Advice to Newly Graduated Programmers


Image from Datamation magazine, 1965.  Courtesty of The Computer Boys

At myStaffingPro, we are fortunate to work with IT students during their college years.  As we send them off into the “real wold,” and hopefully into a full-time IT job, there’s some things I want them to know.

Put yourself in the user’s shoes
Listen to what the software user is saying with his heart, not just with his mouth.  Many users can’t verbalize exactly what they want.  Good developers will dig deeper to find the felt need and create software that meets that need.

Think like a hacker
Expect to spend more time on security than you want.  It’s a reality of the world that people will try to take advantage of you, your software, and your customers.

Delve deeper
Don’t stop at the first solution – keep digging for the best solution, while staying within time and budget constraints, of course.  Usually the best solution isn’t the something you’ll learn in a classroom.

P & I
Leverage the work of those before you by utilizing free online resources, attending conferences, and sharing code with other developers.  Study successful applications.  Share freely of your resources as well.

Mock up everything
Even if it’s just a drawing on a napkin, a mock-up will give you better focus.

Test it to death
Don’t hand anything in as complete until you’ve tested it at least 10 times more than you thought you needed.  Again, test it yourself, BEFORE handing it off to QA or your supervisor.

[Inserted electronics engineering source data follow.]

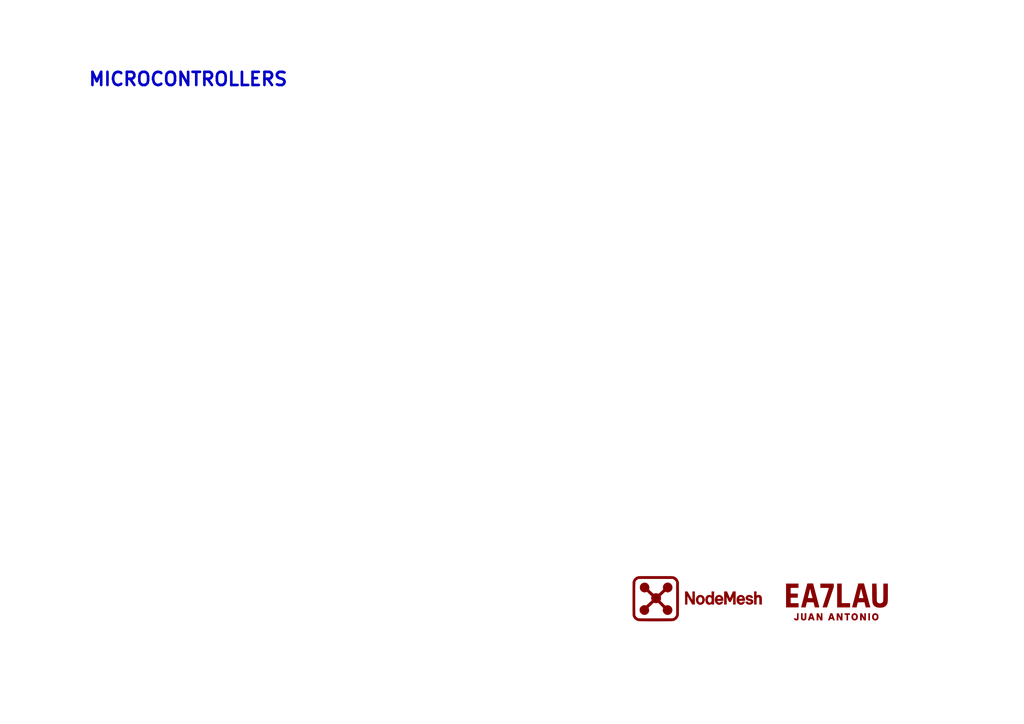
<source format=kicad_sch>
(kicad_sch
	(version 20250114)
	(generator "eeschema")
	(generator_version "9.0")
	(uuid "27e26ff1-3633-4332-b76f-480477057ede")
	(paper "A4")
	(title_block
		(title "NODEMESHPCB - MICROCONTROLLERS")
		(date "18/06/2025")
		(rev "v1.0")
	)
	
	(text "MICROCONTROLLERS\n"
		(exclude_from_sim no)
		(at 25.4 25.4 0)
		(effects
			(font
				(size 3.81 3.81)
				(bold yes)
			)
			(justify left bottom)
		)
		(uuid "b525630d-64e5-490e-999e-66f4aec9a610")
	)
	(symbol
		(lib_id "EA7LAULogo2:LOGO")
		(at 242.57 173.99 0)
		(unit 1)
		(exclude_from_sim no)
		(in_bom yes)
		(on_board yes)
		(dnp no)
		(fields_autoplaced yes)
		(uuid "748d25e8-1cc9-4431-83e0-1705aaa13029")
		(property "Reference" "#G6"
			(at 242.57 149.6158 0)
			(effects
				(font
					(size 1.27 1.27)
				)
				(hide yes)
			)
		)
		(property "Value" "LOGO"
			(at 242.57 198.3642 0)
			(effects
				(font
					(size 1.27 1.27)
				)
				(hide yes)
			)
		)
		(property "Footprint" ""
			(at 242.57 173.99 0)
			(effects
				(font
					(size 1.27 1.27)
				)
				(hide yes)
			)
		)
		(property "Datasheet" ""
			(at 242.57 173.99 0)
			(effects
				(font
					(size 1.27 1.27)
				)
				(hide yes)
			)
		)
		(property "Description" ""
			(at 242.57 173.99 0)
			(effects
				(font
					(size 1.27 1.27)
				)
				(hide yes)
			)
		)
		(instances
			(project "01_NodeMeshPCB_v1.0"
				(path "/1ce5abde-bad5-41d0-ae59-b000d0618a73/09ea6d29-7835-41a9-a6e9-f3a7513a524a"
					(reference "#G6")
					(unit 1)
				)
			)
		)
	)
	(symbol
		(lib_id "NodeMeshLogo:LOGO")
		(at 201.93 173.99 0)
		(unit 1)
		(exclude_from_sim no)
		(in_bom yes)
		(on_board yes)
		(dnp no)
		(fields_autoplaced yes)
		(uuid "e3f12652-4600-4e30-a679-c223887e7820")
		(property "Reference" "#G5"
			(at 201.93 152.0864 0)
			(effects
				(font
					(size 1.27 1.27)
				)
				(hide yes)
			)
		)
		(property "Value" "LOGO"
			(at 201.93 195.8936 0)
			(effects
				(font
					(size 1.27 1.27)
				)
				(hide yes)
			)
		)
		(property "Footprint" ""
			(at 201.93 173.99 0)
			(effects
				(font
					(size 1.27 1.27)
				)
				(hide yes)
			)
		)
		(property "Datasheet" ""
			(at 201.93 173.99 0)
			(effects
				(font
					(size 1.27 1.27)
				)
				(hide yes)
			)
		)
		(property "Description" ""
			(at 201.93 173.99 0)
			(effects
				(font
					(size 1.27 1.27)
				)
				(hide yes)
			)
		)
		(instances
			(project "01_NodeMeshPCB_v1.0"
				(path "/1ce5abde-bad5-41d0-ae59-b000d0618a73/09ea6d29-7835-41a9-a6e9-f3a7513a524a"
					(reference "#G5")
					(unit 1)
				)
			)
		)
	)
)

</source>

Communicate, communicate, communicate
By nature, most programmers focus so much on their skill that their communication skills don’t get used much.  Force yourself to communicate with your co-workers about what you’re doing.  Then listen, listen, listen.

Ask questions…
…but only after you’ve made an honest attempt to find the answers yourself.

Get to work on time and be nice to others
This applies to any career choice – hopefully the why is obvious.

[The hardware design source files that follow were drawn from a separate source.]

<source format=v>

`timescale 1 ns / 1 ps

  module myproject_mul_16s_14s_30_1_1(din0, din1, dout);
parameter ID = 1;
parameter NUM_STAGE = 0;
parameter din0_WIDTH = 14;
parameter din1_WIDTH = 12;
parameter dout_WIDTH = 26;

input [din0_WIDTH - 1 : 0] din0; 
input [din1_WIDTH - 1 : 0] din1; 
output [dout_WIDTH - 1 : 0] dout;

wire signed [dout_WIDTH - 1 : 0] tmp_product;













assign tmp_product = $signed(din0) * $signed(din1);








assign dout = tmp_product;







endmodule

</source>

You’ve chosen an exciting career that will allow you to create art in the form of software.  Keep your focus on the end goal of what you’re creating, and you’ll keep your inspiration.  Carpe diem!

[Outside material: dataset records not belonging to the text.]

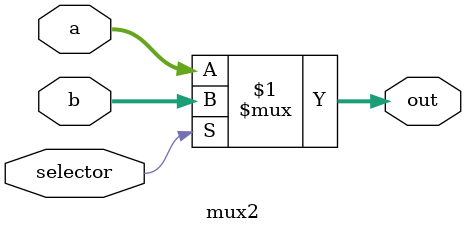
<source format=sv>
module mux2 #(parameter N = 8) (
  input logic [N - 1:0] a, b,
  input logic selector,
  output logic [N - 1:0] out
);
  assign out = (selector) ? b : a;
endmodule // mux2

</source>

“In most people’s vocabularies, design means veneer. It’s interior decorating. It’s the fabric of the curtains of the sofa. But to me, nothing could be further from the meaning of design. Design is the fundamental soul of a human-made creation that ends up expressing itself in successive outer layers of the product or service.” – Steve Jobs in Fortune


One response to “Advice to Newly Graduated Programmers

  1. RE: Delve Deeper, What I consistently tell my IS members is to ask the question “Why?” three times. That will usually get you closer to the real issue at hand, and the subsequent solution they really need.

    Too often, many IT pros are listening just to hear when a person stops talking so they can start.